How come we still aren’t talking about it? Why is it still so hush-hush? At Christmas, when charity buckets rattle collecting spare change for mental health charities, why am I still reading that new mums feel guilt and fear around the blues that follow the birth of a baby.
If I broke my leg, I’d tell people. Hell, I’d probably put a witty post on Facebook and filter a snap of my cast on Instagram. And I’d sit back and wait for the sympathy. When I have a cold I ask my husband to pick up some Lemsip, a copy of Grazia and a KitKat and I demand full control of the remote. But when I was diagnosed with PND, I kept it really quiet. I took the pills, being sure to put them at the back of the cupboard, behind the vitamins. Not just to keep them away from the kids, but so my cleaner didn’t see them. (First world problems, right?!)
And when I told a friend in a similar situation and realised that she was on the same pills, and had also sobbed into her pillow, and on her doctor’s shoulder, I felt both surprised and comforted. Adele’s Vanity Fair piece where she admits just how bloody hard it is, and the feelings motherhood can provoke, created headlines around the world. Fearne Cotton admitted to a depression diagnosis recently. I’m in excellent company.
The NHS suggests that one in ten new mums suffer from PND. My group of mums defies those odds. Three of the nine mums I met through NCT, baby massage or latte drinking have been on the happy pills. That’s a third. And we are the lucky few. We own our homes. We have well-paying jobs (not necessarily flexible, but that’s another article). We have supportive partners who share the load – and the nappies, and the washing. They pour us a gin at 7pm and let have a lie in at the weekend. Sure, we have to put up with Aunty Edna asking if we are going back to work – a question that has never, ever been asked of my husband.
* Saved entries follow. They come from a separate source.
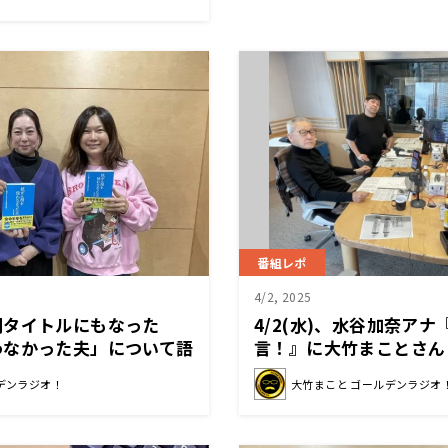
番組レポ
4/2, 2025
刊タイトルにもなった
4/2(水)、水谷加奈ア
わなかった夫」について語
言！』に大竹まことさん
ナ『反対運動があちこち
デンラジオ！
大竹まこと ゴールデンラジオ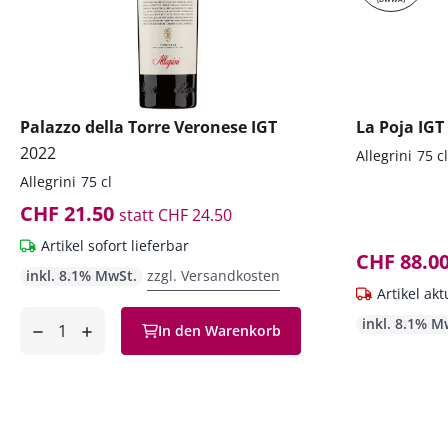
Palazzo della Torre Veronese IGT
La Poja IGT
2022
Allegrini
75 cl
Allegrini
75 cl
CHF 21.50
statt
CHF 24.50
Artikel sofort lieferbar
CHF 88.0
inkl. 8.1% MwSt.
zzgl. Versandkosten
Artikel akt
Anzahl
inkl. 8.1% M
In den Warenkorb
ntfernen
hinzufügen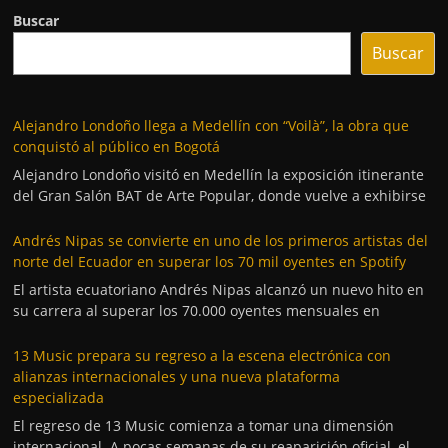
Buscar
Buscar
Alejandro Londoño llega a Medellín con “Voilà”, la obra que
conquistó al público en Bogotá
Alejandro Londoño visitó en Medellín la exposición itinerante
del Gran Salón BAT de Arte Popular, donde vuelve a exhibirse
Andrés Nipas se convierte en uno de los primeros artistas del
norte del Ecuador en superar los 70 mil oyentes en Spotify
El artista ecuatoriano Andrés Nipas alcanzó un nuevo hito en
su carrera al superar los 70.000 oyentes mensuales en
13 Music prepara su regreso a la escena electrónica con
alianzas internacionales y una nueva plataforma
especializada
El regreso de 13 Music comienza a tomar una dimensión
internacional. A pocas semanas de su reaparición oficial, el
And we have to explain that actually, before babies, we led meetings, and ran marathons, and managed budgets. But these are minor gripes compared to mums struggling to heat the flat, or get the maintenance payment off the ex, or put food on the table. Money and fame doesn’t protect you from this. It’s blind to how supportive your partner is, whether you’ve had kids before, your social media following. Being a size 10 doesn’t help (and I always thought being a size 10 would solve everything).
The lesson I learned through being honest with my boss, my mum, my mum-friends, is this. Put your hand up. Higher, higher than that. Reach out and ask for help. My hairdresser has cuddled the baby whilst I’ve run errands. My mum has rushed to the rescue when Norovirus has hit (c’mon people, that’s brave.) My child-free friend babysits, as long as Netflix is available and there is pizza.
I’ve always been so independent, living alone, paying my own bills, buying my own treats. Sometimes it feels hard to accept these generous offerings. But here’s the thing. Child-free people often enjoy hanging out with kids. Spoiling them, playing with them, and then leaving as the sugar high hits. Before I had kids, I adored hanging out with toddlers. They love you for your enthusiasm, your readiness to play. And it’s a short-term commitment. Your friends and family want to help you, so stop being so independent and allow them to put the kettle on/ run the hoover around / babysit whilst you get blotto on the first cocktail in 8 months. The thing is, if you say “no” too often you might just find that the offers dry up. And the older the kids get, the more you need that time. So say yes, and pay it forward. Babysit for your neighbour. Drop round a lasagne to the NCT mum who has had her second baby. But most importantly say yes.
And when someone tells you they have had a terribly low period, and have seen their doctor, give them a hug. Pour them a gin (NB I don’t think this is medically supported, but from my perspective it worked). Take their kids for an hour so they can wash their hair. Drop round some posh ready meals. And let them know they aren’t alone. Statistically, they aren’t alone, but the shame surrounding anti-depressants and PND won’t let them believe that. Be a friend. Put the kettle on. Listen.